### Reading passage
◇ ◇ ◇ ◇ ◇

# Can You Name 5 Things the USA Doesn't Tax?



## cots (May 19, 2018)

So I was debating politics with my old man (we do at least once a week) and he asked me if I can name 5 things that aren't taxed by the Government. Of course I said air and water, but it turns out those things are taxed. So is the use of sunlight, electricity and about anything that I could think of. Everything is taxed at least some way at some point in time. I don't really like this, but I was wondering if anyone could name 5 things that the USA doesn't tax. It would be cool to be able to tell my old man he was wrong (he thinks he's always right).


----------



## RandomUser (May 19, 2018)

Can't think of anything off top my head besides international waters where no laws exist I guess.
Heck you're taxed just for existing in some way, shape or form.


----------



## cots (May 19, 2018)

RandomUser said:


> Can't think of anything off top my head besides international waters where no laws exist I guess.
> Heck you're taxed just for existing in some way, shape or form.



Yeah, International waters is a good example, but I'm just referring in the USA.


----------



## Xzi (May 19, 2018)

Men's hygiene products aren't taxed AFAIK.  Most states still tax feminine hygiene products, though.  That's about all I have off the top of my head.


----------



## FAST6191 (May 19, 2018)

On international waters then technically the tax peeps want you to continue to report your income earned outside the country. https://www.irs.gov/businesses/income-from-abroad-is-taxable

For water itself though I still find the states where you are not allowed to collect rainwater from your land to be odd.

Anyway I am not sure of full US tax regs but is this entirely untaxed or just below a limit, especially if the limit is higher than most will ever see?


----------



## spectral (May 19, 2018)

◇ ◇ ◇ ◇ ◇

Stored data entries

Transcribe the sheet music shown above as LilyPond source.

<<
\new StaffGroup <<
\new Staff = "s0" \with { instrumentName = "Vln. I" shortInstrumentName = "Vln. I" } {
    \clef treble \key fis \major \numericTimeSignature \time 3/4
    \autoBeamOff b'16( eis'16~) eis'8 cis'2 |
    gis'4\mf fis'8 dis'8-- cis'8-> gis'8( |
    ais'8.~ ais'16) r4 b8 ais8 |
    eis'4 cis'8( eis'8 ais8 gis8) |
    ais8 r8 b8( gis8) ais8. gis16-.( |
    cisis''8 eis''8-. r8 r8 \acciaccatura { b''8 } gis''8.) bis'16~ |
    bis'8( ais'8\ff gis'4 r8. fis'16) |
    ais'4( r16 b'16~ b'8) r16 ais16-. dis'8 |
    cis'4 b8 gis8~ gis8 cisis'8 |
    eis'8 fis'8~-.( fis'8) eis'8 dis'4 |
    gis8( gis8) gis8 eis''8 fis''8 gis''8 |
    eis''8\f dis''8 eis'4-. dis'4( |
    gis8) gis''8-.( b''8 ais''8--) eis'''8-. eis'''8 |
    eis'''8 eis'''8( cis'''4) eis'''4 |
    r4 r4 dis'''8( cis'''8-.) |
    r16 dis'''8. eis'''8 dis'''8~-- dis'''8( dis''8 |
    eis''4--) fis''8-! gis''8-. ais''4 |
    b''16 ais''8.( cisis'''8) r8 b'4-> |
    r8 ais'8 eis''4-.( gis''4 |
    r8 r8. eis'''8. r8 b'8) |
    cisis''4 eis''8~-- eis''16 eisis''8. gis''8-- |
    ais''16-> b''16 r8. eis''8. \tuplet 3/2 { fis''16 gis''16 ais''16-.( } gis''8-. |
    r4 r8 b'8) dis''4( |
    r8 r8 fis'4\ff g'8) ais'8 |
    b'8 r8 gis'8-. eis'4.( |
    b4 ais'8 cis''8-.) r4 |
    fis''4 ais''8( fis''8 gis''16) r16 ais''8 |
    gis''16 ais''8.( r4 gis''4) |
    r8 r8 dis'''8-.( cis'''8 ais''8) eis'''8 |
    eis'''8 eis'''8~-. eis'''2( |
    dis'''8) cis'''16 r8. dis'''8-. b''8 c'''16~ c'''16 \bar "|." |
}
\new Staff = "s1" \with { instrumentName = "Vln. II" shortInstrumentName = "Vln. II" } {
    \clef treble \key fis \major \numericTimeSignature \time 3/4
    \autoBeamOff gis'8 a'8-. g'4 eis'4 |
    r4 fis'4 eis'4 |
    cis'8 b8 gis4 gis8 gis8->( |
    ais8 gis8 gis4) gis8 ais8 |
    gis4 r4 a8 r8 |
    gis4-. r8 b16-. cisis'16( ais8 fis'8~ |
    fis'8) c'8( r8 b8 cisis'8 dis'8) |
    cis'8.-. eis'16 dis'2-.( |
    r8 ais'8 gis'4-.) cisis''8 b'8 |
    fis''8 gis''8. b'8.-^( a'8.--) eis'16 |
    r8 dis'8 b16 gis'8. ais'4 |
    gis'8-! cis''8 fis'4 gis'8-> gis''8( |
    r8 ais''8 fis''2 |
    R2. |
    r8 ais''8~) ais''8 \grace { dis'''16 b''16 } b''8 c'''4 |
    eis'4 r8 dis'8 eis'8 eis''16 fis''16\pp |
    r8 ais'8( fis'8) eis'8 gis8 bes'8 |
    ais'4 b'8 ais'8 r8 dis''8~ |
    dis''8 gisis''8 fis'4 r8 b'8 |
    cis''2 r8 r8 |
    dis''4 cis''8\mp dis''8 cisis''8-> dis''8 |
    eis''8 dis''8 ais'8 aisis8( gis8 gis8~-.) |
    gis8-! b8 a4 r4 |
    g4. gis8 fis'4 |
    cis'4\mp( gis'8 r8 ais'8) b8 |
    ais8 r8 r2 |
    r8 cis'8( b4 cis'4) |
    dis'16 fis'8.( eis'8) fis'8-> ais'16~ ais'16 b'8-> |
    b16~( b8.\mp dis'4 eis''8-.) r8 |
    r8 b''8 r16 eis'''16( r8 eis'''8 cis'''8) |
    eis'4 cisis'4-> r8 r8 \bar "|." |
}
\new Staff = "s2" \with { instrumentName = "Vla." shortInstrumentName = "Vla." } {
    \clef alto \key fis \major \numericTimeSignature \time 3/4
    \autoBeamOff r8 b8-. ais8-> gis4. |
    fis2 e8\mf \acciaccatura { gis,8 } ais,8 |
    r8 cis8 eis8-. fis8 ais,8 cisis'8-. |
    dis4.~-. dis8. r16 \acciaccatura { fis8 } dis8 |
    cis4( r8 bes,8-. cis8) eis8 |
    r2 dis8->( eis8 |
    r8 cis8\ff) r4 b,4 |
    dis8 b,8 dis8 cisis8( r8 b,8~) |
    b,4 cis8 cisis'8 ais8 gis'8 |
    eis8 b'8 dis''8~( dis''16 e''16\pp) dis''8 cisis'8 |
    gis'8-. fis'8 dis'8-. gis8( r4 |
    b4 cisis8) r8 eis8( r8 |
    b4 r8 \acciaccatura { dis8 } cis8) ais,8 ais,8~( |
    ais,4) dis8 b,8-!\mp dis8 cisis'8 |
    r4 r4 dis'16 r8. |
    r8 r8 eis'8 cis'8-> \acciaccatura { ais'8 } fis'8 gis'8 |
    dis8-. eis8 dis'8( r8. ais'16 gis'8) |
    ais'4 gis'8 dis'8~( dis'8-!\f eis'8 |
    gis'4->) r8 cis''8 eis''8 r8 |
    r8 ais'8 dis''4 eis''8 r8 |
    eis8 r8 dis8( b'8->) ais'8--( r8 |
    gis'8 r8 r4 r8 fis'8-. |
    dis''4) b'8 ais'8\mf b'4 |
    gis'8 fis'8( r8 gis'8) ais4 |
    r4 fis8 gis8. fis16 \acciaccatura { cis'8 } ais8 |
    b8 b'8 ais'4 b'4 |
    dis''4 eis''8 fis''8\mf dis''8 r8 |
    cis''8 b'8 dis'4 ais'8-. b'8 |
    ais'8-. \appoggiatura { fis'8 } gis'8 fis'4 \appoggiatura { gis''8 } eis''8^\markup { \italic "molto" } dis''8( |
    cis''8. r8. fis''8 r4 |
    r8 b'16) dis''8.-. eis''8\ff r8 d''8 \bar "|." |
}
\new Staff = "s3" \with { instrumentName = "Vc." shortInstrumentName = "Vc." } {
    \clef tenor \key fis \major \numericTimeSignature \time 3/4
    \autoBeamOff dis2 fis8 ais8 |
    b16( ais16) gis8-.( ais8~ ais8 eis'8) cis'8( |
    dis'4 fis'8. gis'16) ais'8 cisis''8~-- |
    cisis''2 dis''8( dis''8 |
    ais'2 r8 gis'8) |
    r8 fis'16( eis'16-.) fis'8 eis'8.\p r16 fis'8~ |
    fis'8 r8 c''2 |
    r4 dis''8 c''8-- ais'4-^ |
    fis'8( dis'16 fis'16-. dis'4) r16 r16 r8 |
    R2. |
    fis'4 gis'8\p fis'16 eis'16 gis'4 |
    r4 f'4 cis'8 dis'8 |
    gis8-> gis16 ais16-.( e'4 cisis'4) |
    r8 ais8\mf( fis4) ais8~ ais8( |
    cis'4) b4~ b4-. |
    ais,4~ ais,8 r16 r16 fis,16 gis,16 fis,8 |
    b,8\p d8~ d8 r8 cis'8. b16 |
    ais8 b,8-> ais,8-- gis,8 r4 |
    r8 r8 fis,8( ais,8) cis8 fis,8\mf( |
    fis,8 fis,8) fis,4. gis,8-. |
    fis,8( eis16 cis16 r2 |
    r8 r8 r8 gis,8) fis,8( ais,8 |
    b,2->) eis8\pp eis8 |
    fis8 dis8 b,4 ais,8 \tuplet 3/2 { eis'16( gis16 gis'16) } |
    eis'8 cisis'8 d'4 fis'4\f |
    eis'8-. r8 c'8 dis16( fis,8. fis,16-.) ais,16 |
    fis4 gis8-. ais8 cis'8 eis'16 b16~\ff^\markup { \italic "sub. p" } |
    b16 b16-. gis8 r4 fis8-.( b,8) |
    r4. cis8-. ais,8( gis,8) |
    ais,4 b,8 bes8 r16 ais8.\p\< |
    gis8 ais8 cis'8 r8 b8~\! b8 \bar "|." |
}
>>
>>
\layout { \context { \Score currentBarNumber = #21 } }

◇ ◇ ◇ ◇ ◇

### Activity 1
Do these statements agree with the thread about things the USA doesn't tax? Answer yes or no for each, and quote the words from the thread that settle it.
(a) cots found out that air and water are taxed.
(b) Xzi says most states tax men's hygiene products.
(c) FAST6191 says income earned outside the country does not have to be reported.
### Activity 2
Carry on the thread about things the USA doesn't tax, beginning with the post under the spectral header.

### Exercise answer 1
(a) Yes: "Of course I said air and water, but it turns out those things are taxed."
(b) No: "Men's hygiene products aren't taxed AFAIK. Most states still tax feminine hygiene products, though."
(c) No: "the tax peeps want you to continue to report your income earned outside the country."

### Exercise answer 2
TV ownership


----------



## orangy57 (May 19, 2018)

clothes aren't taxed by the US, since you kinda need them


----------



## KingVamp (May 19, 2018)

I suppose yard sales aren't taxed, but that's aftermarket stuff. Don't think fairs are taxed either. Also, free things. lol 

Unless you mean air in a can or air condition, I don't see how free flowing air is taxed.


----------



## xpoverzion (May 19, 2018)

*Man is born free*, and *everywhere he is in chains...*


----------



## Chary (May 19, 2018)

I was about to say groceries, but that appears to be a state-by-state basis. Texas doesn't charge taxes on essential food items (meat, chicken, spices, fruit) Prescription meds are also not taxable where I live.


----------



## xpoverzion (May 19, 2018)

xpoverzion said:


> *Man is born free*, and *everywhere he is in chains...*


Most things i buy online aren't taxed.  But I suppose there are import, and other taxes already priced into these items.


----------



## spectral (May 19, 2018)

It also depends on how you view it. Even if the end user isn't taxed, in most cases tax would have been paid on it in various forms during production which increases the manufacturers costs and as such the end price they sell it for.


----------



## Viri (May 21, 2018)

Xzi said:


> Men's hygiene products aren't taxed AFAIK.  Most states still tax feminine hygiene products, though.  That's about all I have off the top of my head.


Hmmm, are you sure? I could have sworn I was taxed for my body wash. Am I being overcharged?!


----------



## SG854 (May 21, 2018)

Viri said:


> Hmmm, are you sure? I could have sworn I was taxed for my body wash. Am I being overcharged?!


I know what is he talking about? Hygiene products are all taxed, Men's and Women's.

Is he talking about the pink tax? That women's products are more expensive then male products. 
Well thats because womens products are much better quality then male products. So they are more expensive.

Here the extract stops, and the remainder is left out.